The How's, What's, and Why's of Gene Expression Assay Design
by Patricia Hegerich, Sr. Product Applications Specialist - 05/09/12
So how are gene expression assays designed and why aren't all Life Technologies gene expression assays exon spanning?
Whenever possible, our assays are designed to have the probe span and exon junction. Before assays are designed, sequences undergo some preprocessing, which includes masking repetitive & low complexity regions. [These types of sequences can be found in many places in the genome, and if included, would take away from the specificity of the assay.]
Next, gene structure is annotated by mapping the masked transcripts to the genome assembly. That’s how we know where exon-exon boundaries are for multi-exon transcripts.
Finally, all known single nucleotide polymorphisms (SNPs) are masked. For multi-exon genes, an assay target position is selected at each exon junction. We chose to place the probe, rather than one of the primers, over the exon-exon boundary to ensure that the primers bind in two distinct exons and the probe straddles the exon junction.
All assays designed over exon junctions are designated with the “_m1” suffix. For single exon genes, we are limited to placing both the probe and the primers within the exon. These assays are designated with the “_s1” suffix.
Along with specificity of the assay for the transcript of interest, it is also important to determine specificity of an assay versus genomic DNA (gDNA).
After assays are designed, they go through an in silico quality control (QC) process. This process penalizes, and thus screens out:
1) Assay designs that are not highly specific for the gene of interest
2) Assay designs that may not accurately report the quantitative expression results for a particular target.
The three parts of the in silico QC process include a transcript BLAST, genome BLAST and Intron Size determination. The transcript BLAST determines the degree of homology between the assay and other closely-related transcripts. The genome BLAST determines the degree of homology between the assay and non-self regions of the genomic DNA (i.e., homologous genes and pseudogenes). The intron size screening determines the size of the intron across which a probe spans (for multi-exon genes). Some genes have a functional transcript as well as one or more intronless (processed) pseudogenes.
Instead of having no assay at all for these genes, we have chosen to release these assays with a suffix of “_g1”, if an assay indicates the potential to give a positive signal with an RNA template contaminated with gDNA. Assays with a _g1 suffix can be designed over an exon junction or within a single exon.
This is the assay naming system we put in place when our collection of TaqMan gene expression assays was released in 2004. The assay names (IDs) were given as a unique identifier to each assay. The assay ID (i.e., Hs99999901_s1) never changes and always corresponds to the same probe and primer sequences.
Because these are unique identifiers, they cannot change. We remap our assays about once a year, in order to keep current with the latest annotation of transcripts and genomic sequences released to the public through NCBI. This can present a problem when new transcripts and genomic sequences are released.
Annotation can change over time, as new information is released. What this means for our assays is that, because the assay sequences stay the same, the meaning of the assay ID may shift. Remember that these assay IDs are assigned at the time the assays are designed; and therefore, describe the assay design (single exon or multi-exon assay). But the underlying transcript sequence or annotated genomic may change.

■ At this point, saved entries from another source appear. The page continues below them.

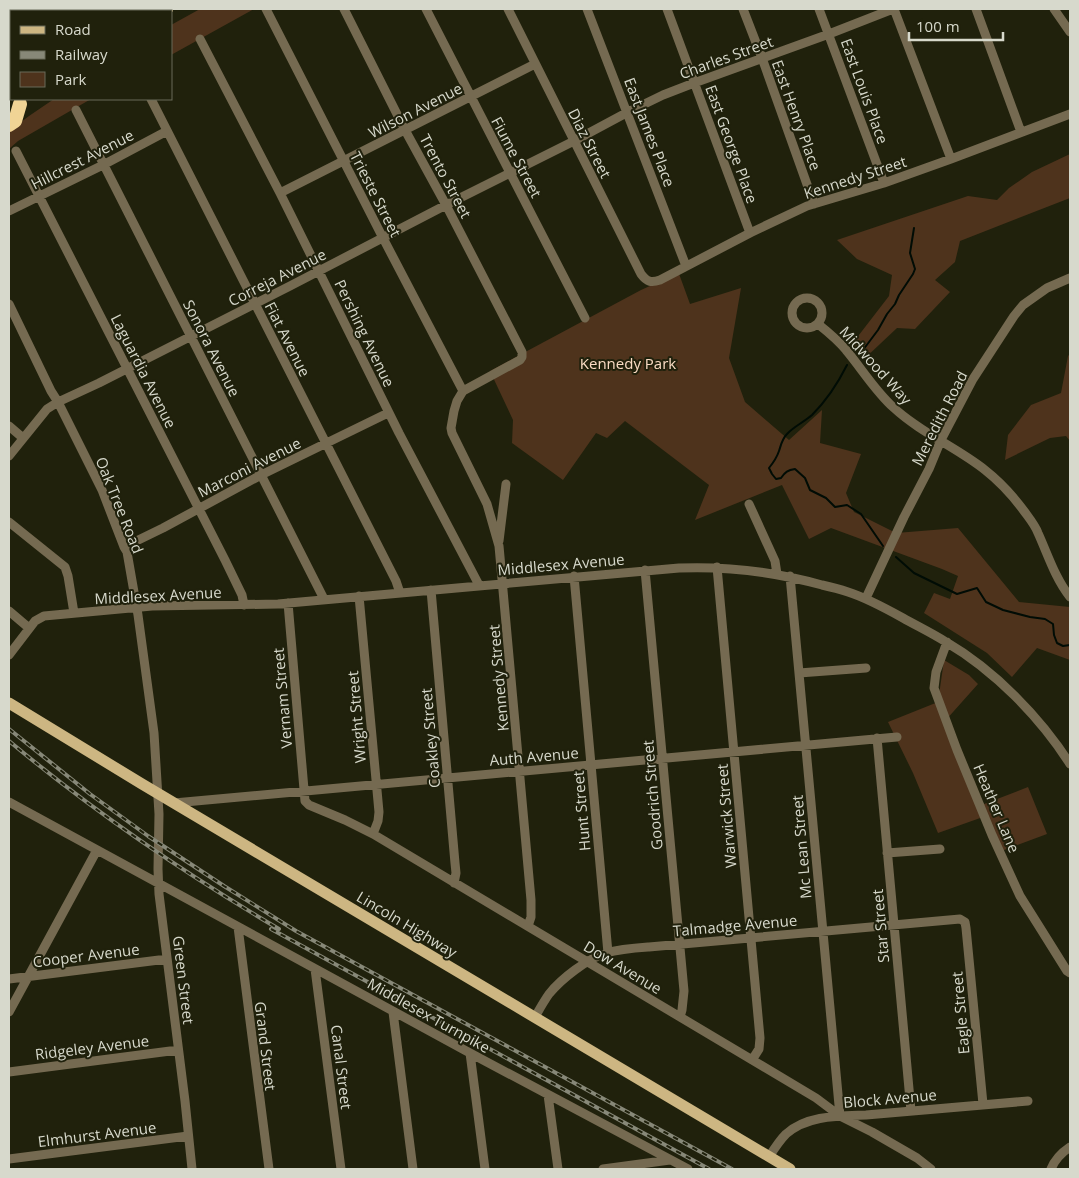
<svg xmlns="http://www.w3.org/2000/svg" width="1079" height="1178" viewBox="0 0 1079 1178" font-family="'Open Sans',sans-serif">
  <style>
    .green { fill: #4e331c }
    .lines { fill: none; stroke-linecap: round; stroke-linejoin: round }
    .stream { stroke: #000c05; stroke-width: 2 }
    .minor { stroke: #756a51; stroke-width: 9 }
    .major { stroke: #cdb682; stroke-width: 11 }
    .highway { stroke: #f0d495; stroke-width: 14 }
    .rail-casing { stroke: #878878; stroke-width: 4 }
    .rail { stroke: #20210c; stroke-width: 2; stroke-dasharray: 5.5; stroke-linecap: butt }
    .labels { text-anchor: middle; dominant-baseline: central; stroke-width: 4; stroke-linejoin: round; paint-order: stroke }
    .street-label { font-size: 15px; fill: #d7d9cc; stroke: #20210c }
    .park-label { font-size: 15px; fill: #fadcc4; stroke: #20210c }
  </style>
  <rect width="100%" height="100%" fill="#20210c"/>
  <!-- green -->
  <path class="green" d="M200,9H254L171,55V25Z
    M54,99H91L18,141L9,149V131L29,116Z
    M1070,154V198L960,241L955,262L935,280L950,292L915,329L897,328L863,360L852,344L889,296L892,275L857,259L837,240L968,196L997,200L1009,188L1032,172Z
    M678,271L690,304L741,288L729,358L745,402L789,440L822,410L820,443L861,454L846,493L854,512L896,533L958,528L1019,602L1070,607V660L1037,648L1012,677L987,653L924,613L934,593L950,599L958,576L942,569L831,528L809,539L782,485L695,520L709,485L625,421L607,438L596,433L563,480L512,443L513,420L490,371L641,290L661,281Z
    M1070,354V441L1066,436L1050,438L1005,460L1008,435L1031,405L1061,393L1068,356Z
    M944,660L969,675L978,684L945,721L979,806L1028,787L1047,834L996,853L983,817L938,833L913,773L888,722L938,702Z"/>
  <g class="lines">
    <!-- stream -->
    <path class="stream" d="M860,354L878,330L887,314L895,304L899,295L913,274L915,269L910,253L914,228
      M847,365C838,383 826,401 812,415C804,422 793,427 787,434C782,439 781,445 779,451C777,457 773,463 769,468L772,474L776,479L781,478C785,472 788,470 795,469L805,478L810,490L826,498L835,507L847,505L861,514L883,546
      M896,557L914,573L957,594L977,588L986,602L1003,610L1030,617L1045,619L1053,624L1054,635L1057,643L1063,646L1070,645"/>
    <!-- minor -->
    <path class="minor" d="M266,9L383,238L463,391
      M344,9L405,130L446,205L522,352V357L520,360L463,391L457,401L454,411L451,428L452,433L487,504L499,546L531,900V917L528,926
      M426,9C478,112 532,215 585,318
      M508,9L641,274C647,282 651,283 660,280L750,233L807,206L884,183L951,159L1070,114
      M587,9L686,266
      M667,9L750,233
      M743,9L762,58L814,204
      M819,9L884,183
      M894,9L951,159
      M976,9L1021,132
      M1054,9L1070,32
      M200,39L280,193L399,433L479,585
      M151,99L396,581L400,593
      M76,110L324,599
      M16,151L225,560L242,595L244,605
      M280,193L535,64
      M9,211L103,165L167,131
      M792 313a15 15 0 1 1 30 0a15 15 0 1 1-30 0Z
      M9,304L51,391L58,402L102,490L124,547L127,552L138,615L154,733L159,814L158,869L159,894L185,1101L192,1169
      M818,324C828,332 838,340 846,350C862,369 875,391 894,408C921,433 956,447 985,470C999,481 1013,496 1024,511C1029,518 1035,525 1038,533C1048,555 1055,578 1070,597
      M9,426L23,438
      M9,456L47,409L58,402L99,383L290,286L446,205L574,141L628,112L663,95L694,83L829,34L893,9
      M749,504L775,561L777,574
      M9,522L65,567L68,576L74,613
      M499,541L506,484
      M124,547L163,528L261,475L388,413
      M717,567L760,1038L759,1049L752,1060
      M645,570L684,991L682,1010L680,1017
      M574,576L608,953
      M790,576L840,1116
      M431,590L455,863L456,873L454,883
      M359,596L379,812L378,821L373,834
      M866,598L904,517L929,469L941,440L973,379L1014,316L1023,305L1047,288L1070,278
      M288,603L305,801L309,805L345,820L373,834L816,1098L840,1116L872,1132L917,1158L931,1169
      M9,611L29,628
      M947,642L936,672L934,688L957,750L992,835L1020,896L1042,931L1067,971L1070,973
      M9,655L35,621L44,616L152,606L278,604L679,568C728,566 775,572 822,585C831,587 839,589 848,592C867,598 885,608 903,618C917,626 932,633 946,642C994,670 1040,717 1070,764
      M799,673L866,668
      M877,738L911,1111
      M9,802L470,1053L688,1169
      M174,803L897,737
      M887,853L940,849
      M238,927L269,1169
      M315,969L341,1169
      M9,979L167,959
      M9,1012L97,850
      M393,1012L413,1169
      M535,1017C539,1010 544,1001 549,994C562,978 587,959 606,953C620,949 635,948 649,947L960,919L965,922L966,928L983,1104
      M470,1053L485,1169
      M9,1072L178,1050
      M548,1095L558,1169
      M769,1157C774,1149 779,1141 786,1134C807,1115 839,1116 866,1115L1028,1101
      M9,1159L188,1136
      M603,1169L670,1160
      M1051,1169C1055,1159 1061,1153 1070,1147"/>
    <!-- major -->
    <path class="major" d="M9,703L142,784L790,1169"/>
    <!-- highway -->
    <path class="highway" d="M120,11L124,9
      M162,11L166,9
      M9,85L11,83
      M9,125L15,121L20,104"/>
    <defs>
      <path id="rail" d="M9,729L90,794L148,836L224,886L296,931L732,1169
        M9,741C93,811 184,873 279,929
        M271,929L709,1169"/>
    </defs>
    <!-- rail casing -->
    <use href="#rail" class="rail-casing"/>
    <!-- rail -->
    <use href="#rail" class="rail"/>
  </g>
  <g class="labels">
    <!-- street labels -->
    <g class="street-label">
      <text transform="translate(726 57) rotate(-20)">Charles Street</text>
      <text transform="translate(865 91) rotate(70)">East Louis Place</text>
      <text transform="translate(415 110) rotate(-27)">Wilson Avenue</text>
      <text transform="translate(797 115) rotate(70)">East Henry Place</text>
      <text transform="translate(650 132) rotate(69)">East James Place</text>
      <text transform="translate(590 143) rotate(63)">Diaz Street</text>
      <text transform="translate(732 144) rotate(70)">East George Place</text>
      <text transform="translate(517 157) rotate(62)">Fiume Street</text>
      <text transform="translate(82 159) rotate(-27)">Hillcrest Avenue</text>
      <text transform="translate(446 176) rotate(62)">Trento Street</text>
      <text transform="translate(855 177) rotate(-18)">Kennedy Street</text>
      <text transform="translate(376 194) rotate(63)">Trieste Street</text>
      <text transform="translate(277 277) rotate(-27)">Correja Avenue</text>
      <text transform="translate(365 333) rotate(64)">Pershing Avenue</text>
      <text transform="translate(288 339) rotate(63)">Fiat Avenue</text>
      <text transform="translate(212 348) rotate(63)">Sonora Avenue</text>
      <text transform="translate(876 365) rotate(48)">Midwood Way</text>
      <text transform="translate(144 371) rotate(63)">Laguardia Avenue</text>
      <text transform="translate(939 418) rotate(-63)">Meredith Road</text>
      <text transform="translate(249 467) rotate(-27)">Marconi Avenue</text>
      <text transform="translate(120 505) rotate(68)">Oak Tree Road</text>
      <text transform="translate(561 564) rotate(-5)">Middlesex Avenue</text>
      <text transform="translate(158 595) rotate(-3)">Middlesex Avenue</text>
      <text transform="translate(498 678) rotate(-95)">Kennedy Street</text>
      <text transform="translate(282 698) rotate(-95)">Vernam Street</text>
      <text transform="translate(356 717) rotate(-95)">Wright Street</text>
      <text transform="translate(430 738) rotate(-95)">Coakley Street</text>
      <text transform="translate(534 756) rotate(-5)">Auth Avenue</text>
      <text transform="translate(652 795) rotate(-95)">Goodrich Street</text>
      <text transform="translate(997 808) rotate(67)">Heather Lane</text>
      <text transform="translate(581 811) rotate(-95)">Hunt Street</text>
      <text transform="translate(726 816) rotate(-95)">Warwick Street</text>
      <text transform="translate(801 847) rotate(-95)">Mc Lean Street</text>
      <text transform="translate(407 924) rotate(31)">Lincoln Highway</text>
      <text transform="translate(735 925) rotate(-5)">Talmadge Avenue</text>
      <text transform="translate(880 926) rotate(-95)">Star Street</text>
      <text transform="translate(86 955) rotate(-7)">Cooper Avenue</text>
      <text transform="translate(623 967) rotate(31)">Dow Avenue</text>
      <text transform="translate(184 980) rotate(83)">Green Street</text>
      <text transform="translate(960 1013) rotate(-95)">Eagle Street</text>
      <text transform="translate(429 1015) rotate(29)">Middlesex Turnpike</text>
      <text transform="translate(266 1046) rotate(83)">Grand Street</text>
      <text transform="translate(92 1047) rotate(-7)">Ridgeley Avenue</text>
      <text transform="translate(342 1067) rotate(83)">Canal Street</text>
      <text transform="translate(890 1098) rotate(-5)">Block Avenue</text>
      <text transform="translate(97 1134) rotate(-7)">Elmhurst Avenue</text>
    </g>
    <!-- park labels -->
    <g class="park-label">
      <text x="628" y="363">Kennedy Park</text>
    </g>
  </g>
  <!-- border -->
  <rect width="1079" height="1178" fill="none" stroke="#d7d9cc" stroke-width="20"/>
  <!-- legend -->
  <rect x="10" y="10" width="162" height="90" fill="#20210c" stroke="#696b59"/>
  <rect x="20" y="26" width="25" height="8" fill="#cdb682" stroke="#696b59"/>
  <text x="55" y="35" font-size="15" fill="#d7d9cc">Road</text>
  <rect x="20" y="51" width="25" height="8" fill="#878878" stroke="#696b59"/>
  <text x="55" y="60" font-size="15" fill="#d7d9cc">Railway</text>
  <rect x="20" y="72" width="25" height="15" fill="#4e331c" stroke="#696b59"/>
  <text x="55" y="85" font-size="15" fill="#d7d9cc">Park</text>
  <!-- scale -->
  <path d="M909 32v8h94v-8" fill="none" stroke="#d7d9cc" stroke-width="2.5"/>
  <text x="916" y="32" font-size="15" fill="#d7d9cc" stroke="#20210c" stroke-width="4" paint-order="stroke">100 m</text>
</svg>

What that means is that while a _m1 assay was designed with the probe across an exon junction, it’s possible that the transcript sequences used to design that assay or genomic sequence, has changed over time. An assay that was once a _m1 assay, may now detect genomic DNA.
We have added important information to our assay information provided on the web in order to keep the information of an assay up to date with the latest sequences released.
Assay ID suffixes
Below is a quick look at the meaning of the assay ID suffix, which indicates the assay design:
"_m" Indicates an assay whose probe spans an exon junction.
"_s" Indicates an assay whose primers and probes are designed within a single exon, such assays will, by definition detect genomic DNA
"_g" Indicates an assay that will detect off target genomic DNA. The assay may either have a probe that spans an exon junction or the primers and probe may also be within a single exon.
"_mH," "_sH", or "_gH" indicates that the assay was designed to a transcript belonging to a gene family with high sequence homology. The assays have been designed to give between 10 Ct and 15Ct difference between the target gene and the gene with the closest sequence homology. This means that an assay will detect the target transcript with 1,000-30,000-fold greater discrimination (sensitivity) than the closest homologous transcript, if they are present at the same copy number in a sample.
"_u" Indicates an assay whose amplicon spans an exon junction and the probe sits completely in one of the spanned exons.
"_ft" Indicates an assay designed to detect fusion transcripts that result from chromosomal translocation. One primer and the probe are located on one side of the fusion transcript breakpoint, and the second primer is located on the other side of the fusion transcript breakpoint. The assay will not detect gDNA.
"_at" Indicates an assay that is designed to detect a specific synthetic RNA transcript with a unique sequence that lacks homology to current annotated biological sequences.